Same concept, different specifics. Swap dplyr/data.table for pandas, fixest for statsmodels or linearmodels, ggplot2 for matplotlib/seaborn, and here::here() for pathlib.Path. Specify your dependency management (requirements.txt, pyproject.toml, or conda), your formatter (black, ruff), and your test runner (pytest). Claude Code handles .py files as naturally as .R files.

Can I have multiple CLAUDE.md files?

Yes. A CLAUDE.md in a subdirectory adds to — not replaces — the root one. Useful for projects with distinct subcomponents: a code/CLAUDE.md for coding conventions and a writing/CLAUDE.md for manuscript style. Claude reads both.

How long should it be?

For a typical research project: 50–150 lines. Long enough to cover data, conventions, and prohibitions. Short enough that you’ll actually keep it updated. The templates above are upper bounds, not minimums.

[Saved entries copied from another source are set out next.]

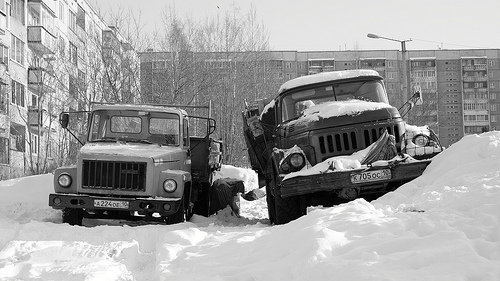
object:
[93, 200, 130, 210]
plate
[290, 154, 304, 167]
light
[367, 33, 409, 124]
light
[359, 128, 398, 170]
trash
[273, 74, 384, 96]
roof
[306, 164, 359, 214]
ground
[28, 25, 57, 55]
balcony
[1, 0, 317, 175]
trees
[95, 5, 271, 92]
zebra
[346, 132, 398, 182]
ground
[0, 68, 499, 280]
snow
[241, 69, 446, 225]
old vehicle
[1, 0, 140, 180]
apartment building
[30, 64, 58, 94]
balcony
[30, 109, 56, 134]
balcony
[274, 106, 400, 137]
hood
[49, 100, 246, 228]
truck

Does it work with Codex (OpenAI)?

Yes. Codex reads CLAUDE.md as well. The format is compatible. See the costs guide for a comparison of the tools.

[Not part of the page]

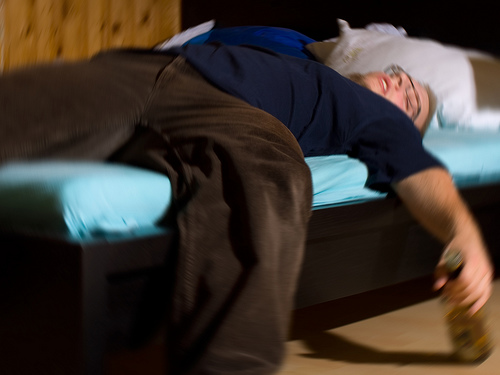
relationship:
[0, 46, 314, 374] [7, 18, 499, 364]
jeans in photo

Should I commit it to Git?

Yes, always. It belongs in version control alongside your code. Your collaborators benefit from it too.

Examples

Demo project CLAUDE.md — the file used in the AI Bootcamp workshop (gravity model, BACI data, R/fixest)
Blattman’s CLAUDE.md guide — Chris Blattman’s own guidance, written for non-coders
A Real CLAUDE.md (annotated) — a sanitized version of Blattman’s actual production file. The Confirmation Guidelines section (when Claude should ask permission vs proceed) is the part that took him the most iteration and is well worth studying.
claudeblattman.com — Blattman’s full site with workflows, skills, and templates

Policy files — a Blattman pattern worth stealing

For larger workflows, Blattman recommends writing policy files (e.g. email-policy.md, calendar-policy.md, data-policy.md) before you build skills around them. Each takes 15–30 minutes to write and saves hours of debugging. They define what Claude is allowed to do without asking, what requires approval, and what is off-limits. Reference them from your CLAUDE.md.